CONCLUSIONS: Differences in TLS quantity and density were observed between LCC and RCC, suggesting that a nomogram based on TLS density could more effectively predict survival for RCC patients. Furthermore, a nomogram based on tumor budding was recommended for better prediction of LCC patient survival. Taken together, these results suggested that the immune and clinical characteristics of colon cancer at left and right side were substantially different, which may lead to the use of different prediction model and the development of individual treatment strategy.
摘要:
背景:三级淋巴结构(TLS)是淋巴细胞聚集体,在包括结肠癌在内的绝大多数实体瘤中起关键作用,在大多数情况下显示抗肿瘤效果。左侧和右侧结肠癌(LCC和RCC)之间的异质性包括各个方面,如临床表现,病理特征,和免疫反应。然而,TLS在LCC和RCC中的功能和预后意义尚未完全了解。
方法:对在多个医疗中心接受LCC或RCC根治术但无远处转移的2612例患者进行回顾性分析。利用倾向得分匹配,选择121例LCC患者和121例RCC患者作为训练组。还采用了包括64名LCC患者和64名RCC患者的外部验证集。使用苏木精-伊红(H&E)和免疫组织化学(IHC)染色来评估TLS和各种免疫细胞的比例。分析LCC和RCC患者TLS的临床特征及预后价值。为LCC和RCC构建了列线图,以预测3年和5年总生存期(OS)。分别。
结果:对于LCC和RCC患者,TLS位于间质区或肿瘤组织外部,主要由B细胞和T细胞组成。RCC的TLS数量和密度均高于LCC。在多元Cox回归分析中,TLS密度(P=0.014),血管侵犯(P=0.019)和AJCC分期(P=0.026)是影响RCC患者5年OS的独立预后因素。对于LCC患者,AJCC阶段(P=0.024),肿瘤分化(P=0.001),肿瘤出芽(P=0.040)是5年OS的独立预后因素。在外部验证集中获得了类似的结果。开发了RCC和LCC的单独列线图,显示与AJCC第8版TNM暂存系统相比改进的预测性能。

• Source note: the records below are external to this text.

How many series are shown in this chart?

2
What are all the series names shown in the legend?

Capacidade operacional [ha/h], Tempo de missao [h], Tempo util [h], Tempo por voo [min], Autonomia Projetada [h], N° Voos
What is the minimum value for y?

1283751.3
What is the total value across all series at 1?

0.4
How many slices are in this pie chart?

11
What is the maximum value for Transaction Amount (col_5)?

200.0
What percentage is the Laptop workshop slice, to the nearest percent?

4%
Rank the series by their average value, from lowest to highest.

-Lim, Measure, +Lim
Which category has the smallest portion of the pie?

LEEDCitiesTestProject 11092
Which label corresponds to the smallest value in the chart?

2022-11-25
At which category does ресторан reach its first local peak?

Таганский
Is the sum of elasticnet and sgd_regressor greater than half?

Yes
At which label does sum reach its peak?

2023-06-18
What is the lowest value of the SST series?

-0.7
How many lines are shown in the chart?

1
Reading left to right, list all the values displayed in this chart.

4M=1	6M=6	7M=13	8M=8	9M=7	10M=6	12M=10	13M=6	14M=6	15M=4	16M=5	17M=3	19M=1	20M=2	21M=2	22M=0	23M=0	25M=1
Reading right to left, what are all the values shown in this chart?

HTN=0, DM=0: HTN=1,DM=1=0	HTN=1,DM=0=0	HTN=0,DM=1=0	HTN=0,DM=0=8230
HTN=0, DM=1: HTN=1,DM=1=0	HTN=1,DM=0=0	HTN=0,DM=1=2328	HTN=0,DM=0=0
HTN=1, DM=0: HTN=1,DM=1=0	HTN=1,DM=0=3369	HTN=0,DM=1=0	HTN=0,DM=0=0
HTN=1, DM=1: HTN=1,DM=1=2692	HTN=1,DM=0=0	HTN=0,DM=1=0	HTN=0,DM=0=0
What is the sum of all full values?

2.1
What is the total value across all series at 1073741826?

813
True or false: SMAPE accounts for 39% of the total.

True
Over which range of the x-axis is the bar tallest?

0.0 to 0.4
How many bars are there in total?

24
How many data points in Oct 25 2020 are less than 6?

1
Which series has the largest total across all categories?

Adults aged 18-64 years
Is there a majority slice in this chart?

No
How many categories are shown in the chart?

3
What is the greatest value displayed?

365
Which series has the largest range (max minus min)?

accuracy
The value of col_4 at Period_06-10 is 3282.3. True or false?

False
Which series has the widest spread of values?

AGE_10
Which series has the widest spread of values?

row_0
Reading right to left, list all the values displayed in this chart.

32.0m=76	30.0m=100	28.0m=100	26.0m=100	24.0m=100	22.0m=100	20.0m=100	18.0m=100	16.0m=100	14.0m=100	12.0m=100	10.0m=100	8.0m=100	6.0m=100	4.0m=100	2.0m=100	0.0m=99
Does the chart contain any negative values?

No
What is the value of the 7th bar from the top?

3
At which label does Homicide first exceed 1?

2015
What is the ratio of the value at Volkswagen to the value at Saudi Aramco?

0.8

结论:在LCC和RCC之间观察到TLS数量和密度的差异,提示基于TLS密度的列线图可以更有效地预测RCC患者的生存率。此外,建议使用基于肿瘤出芽的列线图,以更好地预测LCC患者的生存率.一起来看,这些结果表明,左右两侧结肠癌的免疫和临床特征有很大不同,这可能导致不同预测模型的使用和个性化治疗策略的制定。
方法:对在多个医疗中心接受LCC或RCC根治术但无远处转移的2612例患者进行回顾性分析。利用倾向得分匹配,选择121例LCC患者和121例RCC患者作为训练组。还采用了包括64名LCC患者和64名RCC患者的外部验证集。使用苏木精-伊红(H&E)和免疫组织化学(IHC)染色来评估TLS和各种免疫细胞的比例。分析LCC和RCC患者TLS的临床特征及预后价值。为LCC和RCC构建了列线图,以预测3年和5年总生存期(OS)。分别。
结果:对于LCC和RCC患者,TLS位于间质区或肿瘤组织外部,主要由B细胞和T细胞组成。RCC的TLS数量和密度均高于LCC。在多元Cox回归分析中,TLS密度(P=0.014),血管侵犯(P=0.019)和AJCC分期(P=0.026)是影响RCC患者5年OS的独立预后因素。对于LCC患者,AJCC阶段(P=0.024),肿瘤分化(P=0.001),肿瘤出芽(P=0.040)是5年OS的独立预后因素。在外部验证集中获得了类似的结果。开发了RCC和LCC的单独列线图,显示与AJCC第8版TNM暂存系统相比改进的预测性能。
结论:在LCC和RCC之间观察到TLS数量和密度的差异,提示基于TLS密度的列线图可以更有效地预测RCC患者的生存率。此外,建议使用基于肿瘤出芽的列线图,以更好地预测LCC患者的生存率.一起来看,这些结果表明,左右两侧结肠癌的免疫和临床特征有很大不同,这可能导致不同预测模型的使用和个性化治疗策略的制定。